Postgres – caching of recently inserted data

performancequery-performance

Does Postgres cache recently INSERTed data? And if so, how can I increase the amount?

Here’s why I’m asking. I have a process that continuously inserts simple text messages into a table at an average rate of several million records a day (and contains several months of data). I have a second process that reads recent records from this table for processing. I’ve noticed that if I SELECT (for example) 100 records that have arrived in the last 6 hours it might take me 1 second. However if I select 200 record from the last 12 hours it might take (typically) 8 seconds and if I select 400 records from the last 24 hours it might take more than a minute.

Or in other words, there seems to be an almost exponential increase in the time to select data as it’s age increase. In my naiveite I had assumed there would be an approximately linear relationship between the period specified in the WHERE clause, and the time taken to retrieve the data.

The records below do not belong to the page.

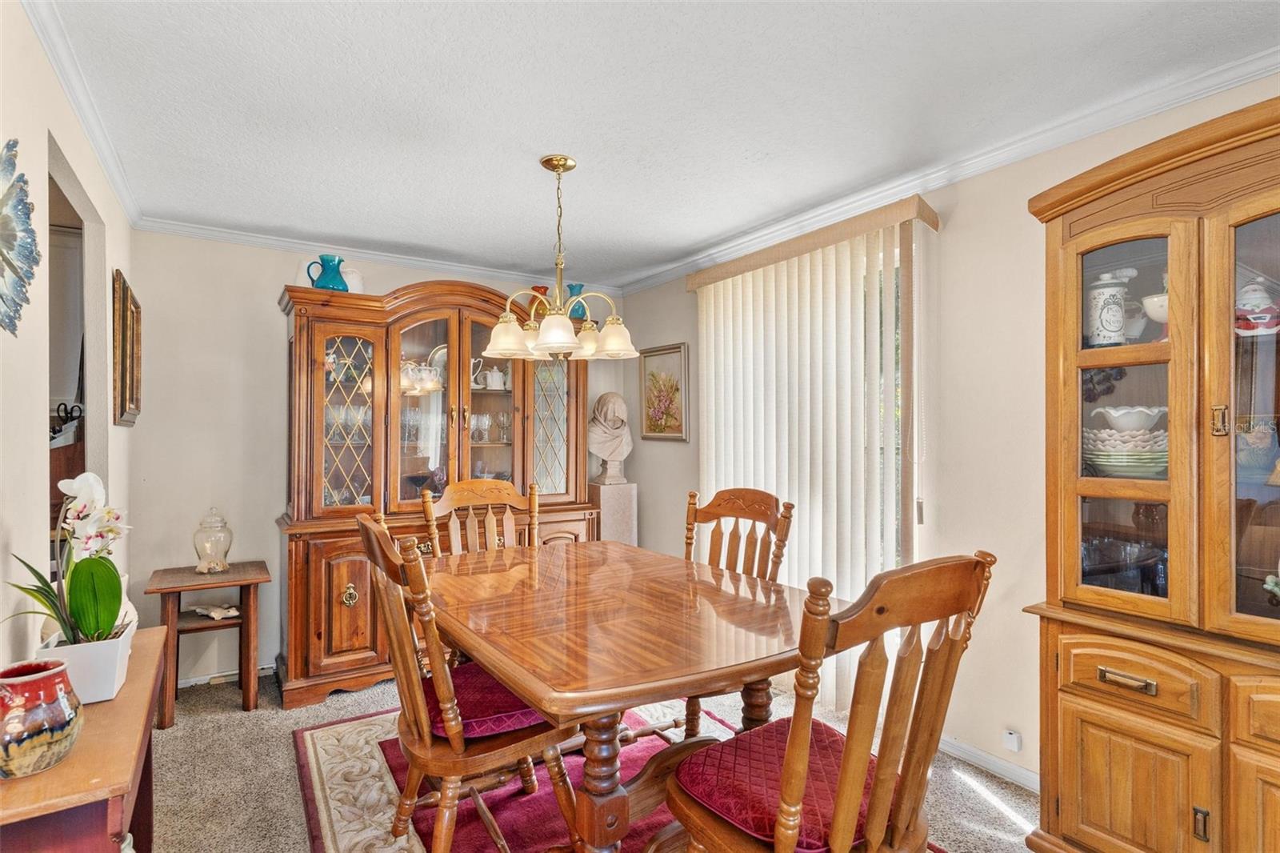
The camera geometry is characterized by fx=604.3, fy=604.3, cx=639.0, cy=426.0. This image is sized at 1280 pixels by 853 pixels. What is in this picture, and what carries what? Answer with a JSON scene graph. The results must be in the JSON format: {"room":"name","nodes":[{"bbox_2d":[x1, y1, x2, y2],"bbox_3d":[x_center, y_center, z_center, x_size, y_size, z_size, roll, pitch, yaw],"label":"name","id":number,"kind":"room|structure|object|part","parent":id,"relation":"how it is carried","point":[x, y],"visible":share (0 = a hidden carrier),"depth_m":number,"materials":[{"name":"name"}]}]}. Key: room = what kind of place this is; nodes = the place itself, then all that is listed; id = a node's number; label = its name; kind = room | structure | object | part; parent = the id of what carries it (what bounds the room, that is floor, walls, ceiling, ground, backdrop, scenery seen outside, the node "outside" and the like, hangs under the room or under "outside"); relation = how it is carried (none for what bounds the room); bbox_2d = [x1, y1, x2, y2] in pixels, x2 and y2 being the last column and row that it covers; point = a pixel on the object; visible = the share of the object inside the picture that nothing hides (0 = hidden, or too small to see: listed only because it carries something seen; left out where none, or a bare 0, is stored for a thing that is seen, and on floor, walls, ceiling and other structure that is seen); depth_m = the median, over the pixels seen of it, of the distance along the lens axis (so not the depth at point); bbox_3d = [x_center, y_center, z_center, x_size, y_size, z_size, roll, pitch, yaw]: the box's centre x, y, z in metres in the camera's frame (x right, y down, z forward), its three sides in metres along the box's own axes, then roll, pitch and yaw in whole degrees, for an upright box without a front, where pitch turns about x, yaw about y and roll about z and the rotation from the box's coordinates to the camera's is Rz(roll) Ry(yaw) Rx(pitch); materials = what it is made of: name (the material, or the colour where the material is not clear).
{"room":"dining room","nodes":[
{"label":"dining room","id":0,"kind":"room"},
{"bbox_2d":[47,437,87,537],"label":"wooden furniture beyond doorway","id":1,"kind":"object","parent":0,"point":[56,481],"visible":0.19,"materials":[{"name":"brown wood"}]},
{"bbox_2d":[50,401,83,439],"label":"scissors","id":2,"kind":"object","parent":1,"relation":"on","point":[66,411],"visible":0.56,"depth_m":2.85,"materials":[{"name":"black metal"}]},
{"bbox_2d":[0,1,135,678],"bbox_3d":[-1.196,0.142,0.893,0.123,2.424,5.116,0,0,-33],"label":"left wall","id":3,"kind":"structure","parent":0,"point":[41,463],"depth_m":1.55,"materials":[{"name":"paint"}]},
{"bbox_2d":[0,137,39,337],"bbox_3d":[-1.340,-0.407,1.242,0.067,0.452,0.549,0,0,-33],"label":"wall decoration","id":4,"kind":"object","parent":3,"relation":"attached to","point":[14,267],"visible":1,"depth_m":1.33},
{"bbox_2d":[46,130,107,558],"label":"doorway","id":5,"kind":"object","parent":3,"relation":"in","point":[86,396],"visible":0.32,"depth_m":2.37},
{"bbox_2d":[24,0,143,226],"bbox_3d":[-1.188,-1.033,1.033,0.057,0.073,4.713,0,0,-33],"label":"crown molding","id":6,"kind":"structure","parent":3,"relation":"attached to","point":[118,182],"depth_m":1.88,"materials":[{"name":"white paint"}]},
{"bbox_2d":[111,268,141,426],"bbox_3d":[-2.374,-0.335,2.813,0.040,0.654,0.585,0,0,-33],"label":"framed picture","id":7,"kind":"object","parent":3,"relation":"attached to","point":[123,292],"visible":0.99,"depth_m":2.66},
{"bbox_2d":[123,228,621,687],"bbox_3d":[-1.413,0.166,3.890,3.029,2.438,0.128,0,0,-33],"label":"back wall","id":8,"kind":"structure","parent":0,"point":[271,317],"depth_m":3.26,"materials":[{"name":"paint"}]},
{"bbox_2d":[177,663,273,687],"bbox_3d":[-2.313,1.343,3.192,1.096,0.069,0.018,0,0,-33],"label":"baseboard","id":9,"kind":"structure","parent":8,"relation":"attached to","point":[218,674],"depth_m":3.25,"materials":[{"name":"white paint"}]},
{"bbox_2d":[130,216,615,294],"bbox_3d":[-1.392,-1.016,3.742,2.762,0.068,0.061,0,0,-33],"label":"crown molding","id":10,"kind":"structure","parent":8,"relation":"attached to","point":[244,237],"depth_m":3.53,"materials":[{"name":"white paint"}]},
{"bbox_2d":[138,665,1041,852],"bbox_3d":[-0.022,1.394,1.478,3.541,0.098,5.373,0,0,-33],"label":"carpet floor","id":11,"kind":"structure","parent":0,"point":[182,730],"depth_m":2.32,"materials":[{"name":"carpet"}]},
{"bbox_2d":[0,628,167,852],"bbox_3d":[-1.250,0.988,1.326,0.310,0.749,0.962,0,0,-33],"label":"console table","id":12,"kind":"object","parent":11,"relation":"on","point":[49,774],"visible":0.76,"depth_m":1.11,"materials":[{"name":"brown wood"}]},
{"bbox_2d":[0,658,81,778],"bbox_3d":[-1.128,0.540,1.118,0.155,0.176,0.154,0,0,14],"label":"ceramic vase","id":13,"kind":"object","parent":12,"relation":"on","point":[31,680],"visible":1,"depth_m":1.09,"materials":[{"name":"ceramic"}]},
{"bbox_2d":[36,613,136,703],"bbox_3d":[-1.286,0.552,1.409,0.151,0.126,0.190,0,0,-33],"label":"flower pot","id":14,"kind":"object","parent":12,"relation":"on","point":[91,674],"visible":0.67,"depth_m":1.36,"materials":[{"name":"white ceramic"}]},
{"bbox_2d":[4,470,134,647],"bbox_3d":[-1.304,0.326,1.402,0.242,0.417,0.375,0,0,-33],"label":"orchid","id":15,"kind":"object","parent":14,"relation":"in","point":[81,578],"visible":0.75,"depth_m":1.39,"materials":[{"name":"plant"}]},
{"bbox_2d":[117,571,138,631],"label":"white vase","id":16,"kind":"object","parent":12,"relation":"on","point":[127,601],"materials":[{"name":"white ceramic"}]},
{"bbox_2d":[143,559,270,724],"bbox_3d":[-2.109,1.051,2.959,0.489,0.645,0.463,0,0,-33],"label":"side table","id":17,"kind":"object","parent":11,"relation":"on","point":[244,620],"visible":0.86,"depth_m":2.91,"materials":[{"name":"brown wood"}]},
{"bbox_2d":[192,507,233,573],"bbox_3d":[-2.143,0.572,3.044,0.170,0.327,0.171,0,0,-33],"label":"glass jar","id":18,"kind":"object","parent":17,"relation":"on","point":[214,568],"visible":0.99,"depth_m":3.00,"materials":[{"name":"clear glass"}]},
{"bbox_2d":[186,603,240,618],"bbox_3d":[-2.120,0.919,3.021,0.293,0.051,0.125,0,0,13],"label":"seashell","id":19,"kind":"object","parent":17,"relation":"on","point":[214,615],"visible":0.99,"depth_m":3.00,"materials":[{"name":"white"}]},
{"bbox_2d":[276,277,600,708],"bbox_3d":[-1.082,0.308,3.577,1.813,2.151,0.619,0,0,-33],"label":"china cabinet","id":20,"kind":"object","parent":11,"relation":"on","point":[337,620],"visible":0.69,"depth_m":3.31,"materials":[{"name":"brown wood"}]},
{"bbox_2d":[307,254,347,290],"bbox_3d":[-1.651,-0.789,3.217,0.178,0.209,0.150,0,0,-33],"label":"blue pitcher","id":21,"kind":"object","parent":20,"relation":"on","point":[329,282],"visible":0.87,"depth_m":3.18,"materials":[{"name":"teal glass"}]},
{"bbox_3d":[-1.564,-0.008,3.197,0.353,0.989,0.179,0,0,-33],"label":"glass door","id":22,"kind":"part","parent":20,"relation":"part of","materials":[{"name":"glass"}]},
{"bbox_3d":[-1.440,0.895,3.055,0.370,0.637,0.076,0,0,-33],"label":"cabinet door","id":23,"kind":"part","parent":20,"relation":"part of","materials":[{"name":"brown wood"}]},
{"bbox_3d":[-1.466,0.858,3.066,0.069,0.101,0.057,0,0,-33],"label":"brass handle","id":24,"kind":"part","parent":20,"relation":"part of","materials":[{"name":"gold metal"}]},
{"bbox_2d":[340,266,364,292],"bbox_3d":[-1.607,-0.786,3.370,0.145,0.193,0.134,0,0,-33],"label":"white vase","id":25,"kind":"object","parent":20,"relation":"on","point":[359,292],"visible":0.57,"depth_m":3.33,"materials":[{"name":"white ceramic"}]},
{"bbox_2d":[400,359,443,392],"bbox_3d":[-1.265,-0.291,3.490,0.274,0.178,0.158,0,0,-33],"label":"teapot","id":26,"kind":"object","parent":20,"relation":"in","point":[429,382],"visible":0.72,"depth_m":3.45,"materials":[{"name":"white"}]},
{"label":"glass doors","id":27,"kind":"part","parent":20,"relation":"part of","materials":[{"name":"glass"}]},
{"bbox_2d":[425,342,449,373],"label":"plate","id":28,"kind":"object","parent":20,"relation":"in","point":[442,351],"visible":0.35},
{"bbox_2d":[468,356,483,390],"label":"white pitcher","id":29,"kind":"object","parent":20,"relation":"in","point":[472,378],"visible":0.54,"depth_m":3.75,"materials":[{"name":"white ceramic"}]},
{"bbox_2d":[469,413,491,443],"bbox_3d":[-0.999,0.018,3.726,0.122,0.177,0.109,0,0,-33],"label":"glassware","id":30,"kind":"object","parent":20,"relation":"in","point":[477,438],"visible":0.86,"depth_m":3.70,"materials":[{"name":"clear glass"}]},
{"bbox_2d":[479,364,507,389],"bbox_3d":[-0.908,-0.296,3.769,0.179,0.152,0.111,0,0,-33],"label":"teapot","id":31,"kind":"object","parent":20,"relation":"in","point":[497,374],"visible":0.91,"depth_m":3.74,"materials":[{"name":"white ceramic"}]},
{"bbox_2d":[530,284,549,317],"bbox_3d":[-0.649,-0.783,3.965,0.141,0.240,0.138,0,0,-33],"label":"red vase","id":32,"kind":"object","parent":20,"relation":"on","point":[537,290],"visible":0.49,"depth_m":3.92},
{"bbox_3d":[-0.578,0.024,3.755,0.338,0.924,0.085,0,0,-33],"label":"glass door","id":33,"kind":"part","parent":20,"relation":"part of","materials":[{"name":"glass"}]},
{"bbox_2d":[566,282,587,320],"bbox_3d":[-0.418,-0.790,3.972,0.150,0.263,0.145,0,0,-33],"label":"blue vase","id":34,"kind":"object","parent":20,"relation":"on","point":[579,286],"visible":0.59,"depth_m":3.93,"materials":[{"name":"teal"}]},
{"bbox_2d":[588,479,638,545],"bbox_3d":[-0.199,0.876,4.148,0.279,0.976,0.274,0,0,-33],"label":"pedestal","id":35,"kind":"object","parent":11,"relation":"on","point":[625,496],"visible":0.55,"depth_m":4.05,"materials":[{"name":"stone"}]},
{"bbox_2d":[588,391,632,484],"bbox_3d":[-0.213,0.079,4.201,0.354,0.637,0.259,0,0,-3],"label":"bust","id":36,"kind":"object","parent":35,"relation":"on","point":[612,454],"visible":0.99,"depth_m":4.15,"materials":[{"name":"stone"}]},
{"bbox_2d":[293,697,935,852],"bbox_3d":[-0.151,1.361,2.088,1.790,0.015,2.330,0,0,-33],"label":"rug","id":37,"kind":"object","parent":11,"relation":"on","point":[322,754],"visible":0.44,"depth_m":2.22,"materials":[{"name":"red carpet"}]},
{"bbox_2d":[355,511,574,852],"bbox_3d":[-0.532,0.807,1.883,0.604,1.060,0.520,0,0,-33],"label":"dining chair","id":38,"kind":"object","parent":37,"relation":"on","point":[362,526],"visible":0.82,"depth_m":1.72,"materials":[{"name":"brown wood"}]},
{"bbox_2d":[419,659,548,740],"bbox_3d":[-0.507,0.867,1.939,0.432,0.091,0.465,0,0,-33],"label":"seat cushion","id":39,"kind":"object","parent":38,"relation":"on","point":[527,712],"visible":0.46,"depth_m":1.80,"materials":[{"name":"red fabric"}]},
{"bbox_2d":[420,478,537,556],"bbox_3d":[-0.657,0.807,2.760,0.527,1.085,0.587,0,0,-33],"label":"dining chair","id":40,"kind":"object","parent":37,"relation":"on","point":[490,513],"visible":0.39,"depth_m":2.94,"materials":[{"name":"brown wood"}]},
{"bbox_2d":[416,536,823,850],"bbox_3d":[-0.157,0.959,2.153,1.130,0.754,1.649,0,0,-33],"label":"dining table","id":41,"kind":"object","parent":37,"relation":"on","point":[532,685],"visible":0.89,"depth_m":1.77,"materials":[{"name":"brown wood"}]},
{"bbox_2d":[682,485,794,734],"bbox_3d":[0.270,0.814,2.461,0.601,1.063,0.509,0,0,-33],"label":"dining chair","id":42,"kind":"object","parent":37,"relation":"on","point":[758,493],"visible":0.36,"depth_m":2.57,"materials":[{"name":"brown wood"}]},
{"bbox_2d":[662,551,993,850],"bbox_3d":[0.396,0.806,1.383,0.520,1.071,0.579,0,0,-33],"label":"dining chair","id":43,"kind":"object","parent":37,"relation":"on","point":[787,774],"visible":0.99,"depth_m":1.24,"materials":[{"name":"brown wood"}]},
{"bbox_2d":[674,715,872,852],"bbox_3d":[0.378,0.853,1.447,0.481,0.096,0.419,0,0,-33],"label":"seat cushion","id":44,"kind":"object","parent":43,"relation":"on","point":[770,727],"visible":0.57,"depth_m":1.36,"materials":[{"name":"red fabric"}]},
{"bbox_2d":[1023,91,1279,852],"bbox_3d":[1.638,0.294,1.535,0.514,2.100,1.073,0,0,-33],"label":"china cabinet","id":45,"kind":"object","parent":11,"relation":"on","point":[1130,670],"visible":0.97,"depth_m":1.62,"materials":[{"name":"brown wood"}]},
{"bbox_2d":[1084,267,1134,346],"bbox_3d":[1.460,-0.356,1.882,0.130,0.242,0.127,0,0,3],"label":"ceramic jar","id":46,"kind":"object","parent":45,"relation":"in","point":[1101,322],"visible":0.92,"depth_m":1.85,"materials":[{"name":"white ceramic"}]},
{"bbox_2d":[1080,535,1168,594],"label":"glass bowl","id":47,"kind":"object","parent":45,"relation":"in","point":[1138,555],"visible":0.53,"depth_m":1.82,"materials":[{"name":"clear glass"}]},
{"bbox_2d":[1082,428,1170,478],"bbox_3d":[1.513,0.079,1.868,0.286,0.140,0.291,0,0,-33],"label":"plate stack","id":48,"kind":"object","parent":45,"relation":"in","point":[1156,466],"visible":0.7,"depth_m":1.78,"materials":[{"name":"green ceramic"}]},
{"bbox_2d":[1091,404,1165,431],"bbox_3d":[1.498,-0.017,1.838,0.192,0.086,0.180,0,0,-6],"label":"white bowl","id":49,"kind":"object","parent":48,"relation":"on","point":[1123,411],"visible":0.81,"depth_m":1.80,"materials":[{"name":"white ceramic"}]},
{"bbox_3d":[1.286,0.670,1.604,0.043,0.026,0.122,0,0,-33],"label":"drawer pull","id":50,"kind":"part","parent":45,"relation":"part of","materials":[{"name":"gold metal"}]},
{"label":"glass door","id":51,"kind":"part","parent":45,"relation":"part of","materials":[{"name":"glass"}]},
{"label":"cabinet door","id":52,"kind":"part","parent":45,"relation":"part of","materials":[{"name":"brown wood"}]},
{"bbox_3d":[1.317,0.671,1.618,0.049,0.159,0.311,0,0,-33],"label":"drawer","id":53,"kind":"part","parent":45,"relation":"part of","materials":[{"name":"brown wood"}]},
{"bbox_2d":[1141,275,1168,338],"bbox_3d":[1.533,-0.340,1.738,0.156,0.205,0.154,0,0,-33],"label":"white bowl","id":54,"kind":"object","parent":45,"relation":"in","point":[1153,314],"visible":0.41,"depth_m":1.73,"materials":[{"name":"white ceramic"}]},
{"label":"handle","id":55,"kind":"part","parent":45,"relation":"part of","materials":[{"name":"gold metal"}]},
{"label":"handle","id":56,"kind":"part","parent":45,"relation":"part of","materials":[{"name":"gold metal"}]},
{"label":"glass door","id":57,"kind":"part","parent":45,"relation":"part of","materials":[{"name":"glass"}]},
{"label":"door","id":58,"kind":"part","parent":45,"relation":"part of","materials":[{"name":"brown wood"}]},
{"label":"drawer","id":59,"kind":"part","parent":45,"relation":"part of","materials":[{"name":"brown wood"}]},
{"bbox_2d":[1235,276,1279,334],"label":"santa cookie jar","id":60,"kind":"object","parent":45,"relation":"in","point":[1256,294],"visible":0.77,"depth_m":1.61,"materials":[{"name":"white ceramic"}]},
{"bbox_2d":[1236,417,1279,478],"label":"bowl","id":61,"kind":"object","parent":45,"relation":"in","point":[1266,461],"visible":0.83,"depth_m":1.63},
{"bbox_2d":[32,0,1279,288],"bbox_3d":[0.036,-1.110,1.645,3.278,0.103,5.527,0,0,-33],"label":"ceiling","id":62,"kind":"structure","parent":0,"point":[274,222],"depth_m":1.97,"materials":[{"name":"white paint"}]},
{"bbox_2d":[482,153,637,363],"bbox_3d":[-0.309,-0.662,2.421,0.593,0.794,0.589,0,0,-33],"label":"chandelier","id":63,"kind":"object","parent":62,"relation":"hanging from","point":[510,326],"visible":1,"depth_m":2.36,"materials":[{"name":"gold metal"}]},
{"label":"shade","id":64,"kind":"part","parent":63,"relation":"part of","materials":[{"name":"glass"}]},
{"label":"shade","id":65,"kind":"part","parent":63,"relation":"part of","materials":[{"name":"white glass"}]},
{"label":"shade","id":66,"kind":"part","parent":63,"relation":"part of","materials":[{"name":"glass"}]},
{"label":"shade","id":67,"kind":"part","parent":63,"relation":"part of","materials":[{"name":"glass"}]},
{"bbox_2d":[614,70,1279,797],"bbox_3d":[1.493,0.142,2.309,0.141,2.441,5.650,0,0,-33],"label":"right wall","id":68,"kind":"structure","parent":0,"point":[950,225],"depth_m":2.42,"materials":[{"name":"beige paint"}]},
{"bbox_2d":[638,342,689,440],"bbox_3d":[0.155,-0.218,4.127,0.029,0.635,0.520,0,0,-33],"label":"framed picture","id":69,"kind":"object","parent":68,"relation":"attached to","point":[677,351],"visible":0.97,"depth_m":4.11},
{"bbox_2d":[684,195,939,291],"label":"blind valance","id":70,"kind":"object","parent":68,"relation":"attached to","point":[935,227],"visible":0.79,"depth_m":2.83,"materials":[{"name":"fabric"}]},
{"bbox_2d":[692,196,935,714],"bbox_3d":[0.763,0.210,3.124,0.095,2.237,1.551,0,0,-33],"label":"vertical blind","id":71,"kind":"object","parent":68,"relation":"attached to","point":[740,304],"visible":0.78,"depth_m":2.90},
{"bbox_2d":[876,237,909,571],"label":"window","id":72,"kind":"structure","parent":68,"relation":"in","point":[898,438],"depth_m":2.83,"materials":[{"name":"glass"}]},
{"bbox_2d":[620,45,1279,294],"bbox_3d":[1.315,-1.036,2.397,0.063,0.072,5.035,0,0,-33],"label":"crown molding","id":73,"kind":"structure","parent":68,"relation":"attached to","point":[880,194],"depth_m":2.27,"materials":[{"name":"white paint"}]},
{"bbox_2d":[939,734,1039,790],"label":"baseboard","id":74,"kind":"structure","parent":68,"relation":"attached to","point":[1033,779],"depth_m":2.38,"materials":[{"name":"white paint"}]},
{"bbox_2d":[1003,728,1022,752],"bbox_3d":[1.414,1.193,2.289,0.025,0.067,0.053,0,0,-33],"label":"wall socket","id":75,"kind":"object","parent":68,"relation":"attached to","point":[1010,737],"visible":0.98,"depth_m":2.28,"materials":[{"name":"white plastic"}]}
]}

For the record, here’s the table definition….

CREATE TABLE message
(
  messid SERIAL UNIQUE,
  rawmessage character(250), // raw, unprocessed message (ascii string)
  loadedtime timestamp without time zone, // Time this message was loaded 
  deviceNumber   INTEGER     // unique identifier of device that generated message.
)

And here’s the sort of query I’m running (deviceNumber and loadedTime are both indexed)

SELECT * FROM message
WHERE deviceNumber = 1234567
AND loadedtime >='10-May-2018 21:00:00’
AND loadedtime <='10-May-2018 22:00:00’

The problem is that the process that reads the table occasionally falls behind schedule and needs to catch up, but because of the exponential time increase in retrieving slightly older data it has difficulty getting the backlog down.

My question comes in two parts….

  1. Why is there such a discrepancy in the time taken to select recent
    data and older data. Is it because recent INSERTS are also held in
    memory? 2)
  2. Is there anyway to improve the time to select data added
    in the last 12 hours to be close to that achieved with data only one
    hour old?

Thanks

Update – I'm will attempt to add a composite index on both loadedTime and deviceNumber as suggested (both already have individual indexes). This may take some time.
Once I've added a composite index, do I still need the individual indexes on those fields?

Best Answer

Caching by Postgres or the operating system isn't going to help much when Postgres doesn't know which of the millions of records in your table fulfill your query's condition(s). The only way to make sure this is going to be consistently performing as you expect is to use indexes.

An index on the combination of deviceNumber and loadedtime is what you need in your case.

In your question you note that a query can be relatively fast (like a second for recently inserted data), so I'm strongly suspecting you already have an index on at least one of these columns.